Activity
Everything in the data gets repeated exactly, except for the pictures.

Dataset records
- Opening Delimiter -
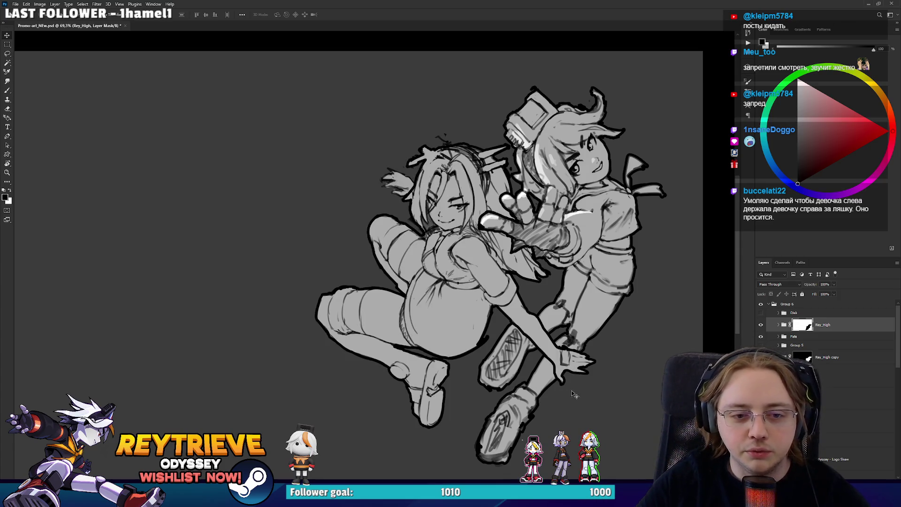
drag(563, 287, 557, 295)
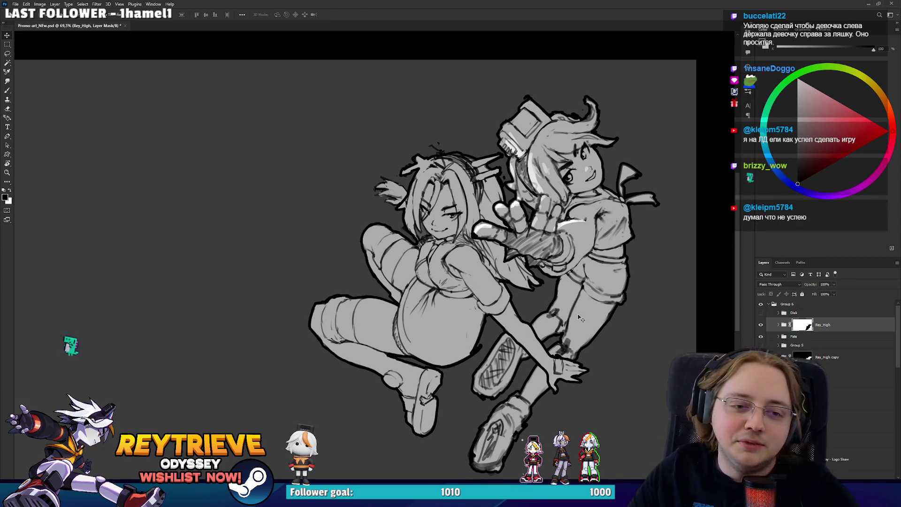
drag(447, 285, 446, 294)
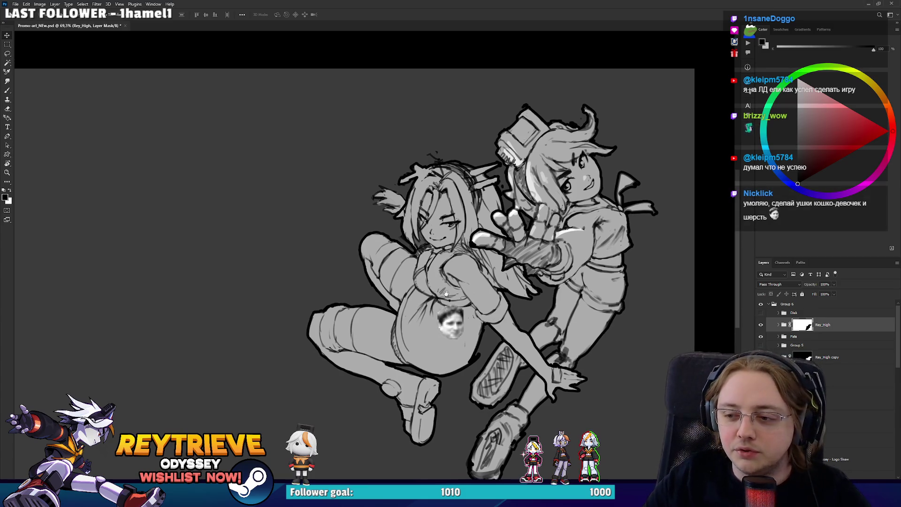
scroll(446, 293, up, 1)
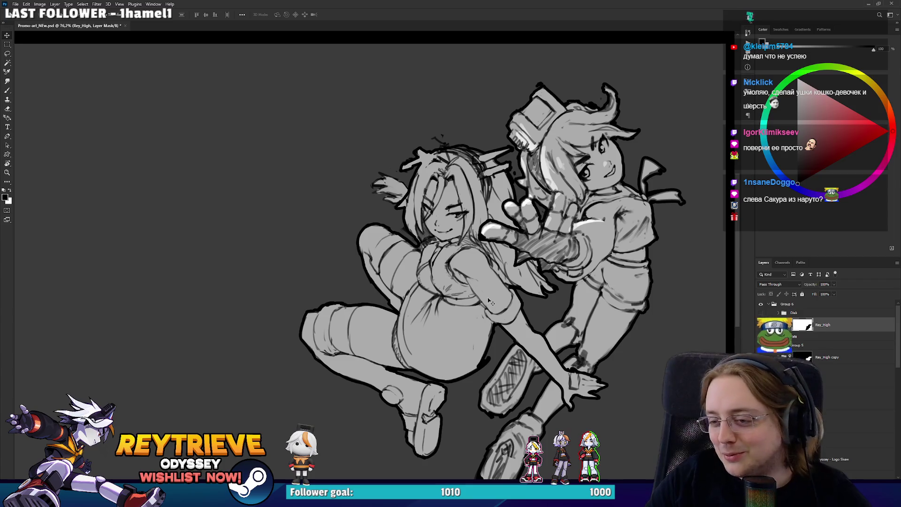
- Free-transform the left girl's group, rotating it about 8° counter-clockwise
ctrl+click(424, 307)
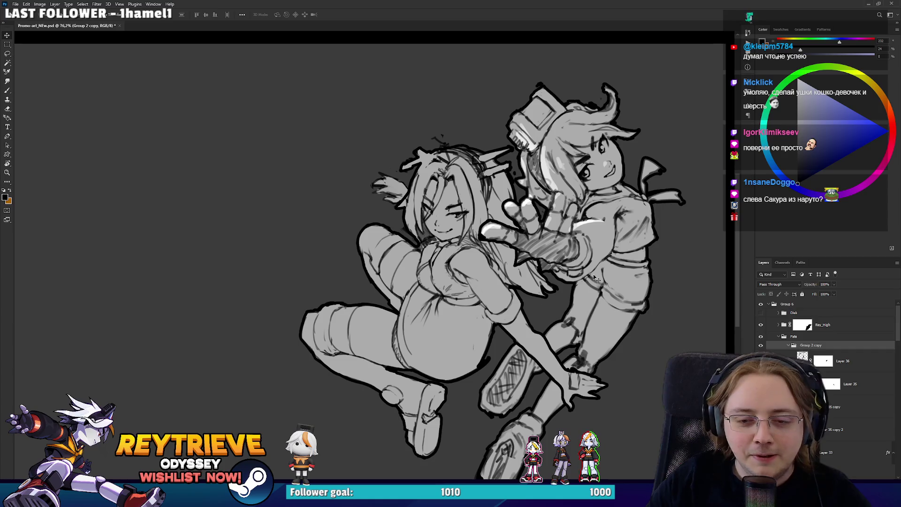
key(ctrl+t)
mouse_move(620, 223)
mouse_down()
mouse_move(600, 193)
mouse_move(594, 219)
mouse_move(585, 210)
mouse_up()
drag(516, 301, 526, 279)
- Closing Delimiter -
Response to this task
drag(563, 287, 557, 295)
drag(447, 285, 446, 294)
scroll(446, 293, up, 1)
- Free-transform the left girl's group, rotating it about 8° counter-clockwise
ctrl+click(424, 307)
key(ctrl+t)
mouse_move(620, 223)
mouse_down()
mouse_move(600, 193)
mouse_move(594, 219)
mouse_move(585, 210)
mouse_up()
drag(516, 301, 526, 279)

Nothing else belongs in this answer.